Fácil, ¿no? Vamos a ir más allá, a un dato oficial y de sobras conocido: el barómetro del CIS. Este barómetro realiza una serie de preguntas a los encuestados, entre las que se encuentra (c&p) «¿Cuál es, a su juicio, el principal problema que existe actualmente en España?»

¿Cuál es, a mi juicio, el principal problema que existe en esa pregunta? (jejej) Pues que no refleja la realidad. Los problemas reales de España no son los que la gente cree que tiene, sino ¡los que tiene en realidad! ¿Qué más da que yo diga que «creo que el principal problema es el terrorismo» si a mí no me afecta en mi vida diaria? Esta pregunta, pese a ser válida para otros usos, está claramente desviada por la influencia de los medios de comunicación. La pregunta correcta sería «¿Y cuál es el problema que a Ud., personalmente, le afecta más?»

Irónicamente, esa pregunta también se realiza en el barómetro, pero cuando sale por TV siempre muestran la primera, porque es la más populista y espectacular. Os animo a comparar los porcentajes de cada respuesta en ambas preguntas (8 y 9) y veréis como, no sólo varía un 20% en el enlace, sino que en otros barómetros ha llegado incluso a cambiar el orden de los resultados.
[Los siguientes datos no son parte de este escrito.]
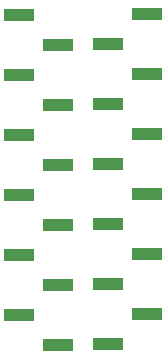
<source format=gbr>
%TF.GenerationSoftware,KiCad,Pcbnew,(5.99.0-7356-g63088e8bdb)*%
%TF.CreationDate,2021-07-04T12:00:28+08:00*%
%TF.ProjectId,DualPowerOctalTransceiver,4475616c-506f-4776-9572-4f6374616c54,rev?*%
%TF.SameCoordinates,Original*%
%TF.FileFunction,Soldermask,Bot*%
%TF.FilePolarity,Negative*%
%FSLAX46Y46*%
G04 Gerber Fmt 4.6, Leading zero omitted, Abs format (unit mm)*
G04 Created by KiCad (PCBNEW (5.99.0-7356-g63088e8bdb)) date 2021-07-04 12:00:28*
%MOMM*%
%LPD*%
G01*
G04 APERTURE LIST*
%ADD10R,2.510000X1.000000*%
G04 APERTURE END LIST*
D10*
%TO.C,J2*%
X120705000Y-53000000D03*
X117395000Y-55540000D03*
X120705000Y-58080000D03*
X117395000Y-60620000D03*
X120705000Y-63160000D03*
X117395000Y-65700000D03*
X120705000Y-68240000D03*
X117395000Y-70780000D03*
X120705000Y-73320000D03*
X117395000Y-75860000D03*
X120705000Y-78400000D03*
X117395000Y-80940000D03*
%TD*%
%TO.C,J1*%
X109845000Y-53030000D03*
X113155000Y-55570000D03*
X109845000Y-58110000D03*
X113155000Y-60650000D03*
X109845000Y-63190000D03*
X113155000Y-65730000D03*
X109845000Y-68270000D03*
X113155000Y-70810000D03*
X109845000Y-73350000D03*
X113155000Y-75890000D03*
X109845000Y-78430000D03*
X113155000Y-80970000D03*
%TD*%
M02*

</source>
Os pongo un tercer ejemplo y lo dejo. «El 50% de los encuestados cree que el español está perseguido en Catalunya». Hmmm, esta frase hace aguas por tantos sitios que no sé por dónde empezar. Primero, ¿a quién han hecho la encuesta? ¿a los catalanes? ¿o a gente que en su vida ha pisado Catalunya? Segundo, igual que en el ejemplo anterior, ¿el hecho de que la gente crea algo lo convierte en la realidad? Tercero, yo podría refrasearla como «La mitad de los encuestados cree que el español no está perseguido en Catalunya» y quedarme tan ancho. Y diría una cosa diferente a los ojos del lector.

Para acabar, resumo mi opinión sobre la estadística y la interpretación de los números en el chiste del estadista:

Un estadista podría meter los pies en el horno y la cabeza en el congelador, y decir que su temperatura media es la adecuada.

Cualquiera que haya estudiado un mínimo de estadística sabe que el valor medio sólo sirve para limpiarse el culo si no te muestran la desviación estándar. En el caso anterior, la media entre -20ºC y 50ºC es 35ºC, pero ¡eso no significa que haya siquiera uno de los valores cercano a 35!

Si no habéis tenido suficiente, otro día me pongo con las incorreciones lógicas del razonamiento, aunque eso puede quemar neuronas si no estáis acostumbrados a darle vueltas al tarro. Sí, hombre, el de «Dios es amor. El amor es ciego. Steve Wonder es ciego => Steve Wonder es Dios». Mejor me callo. Y perdonadme por el abuso de admiraciones, era eso o Bloq Mayus.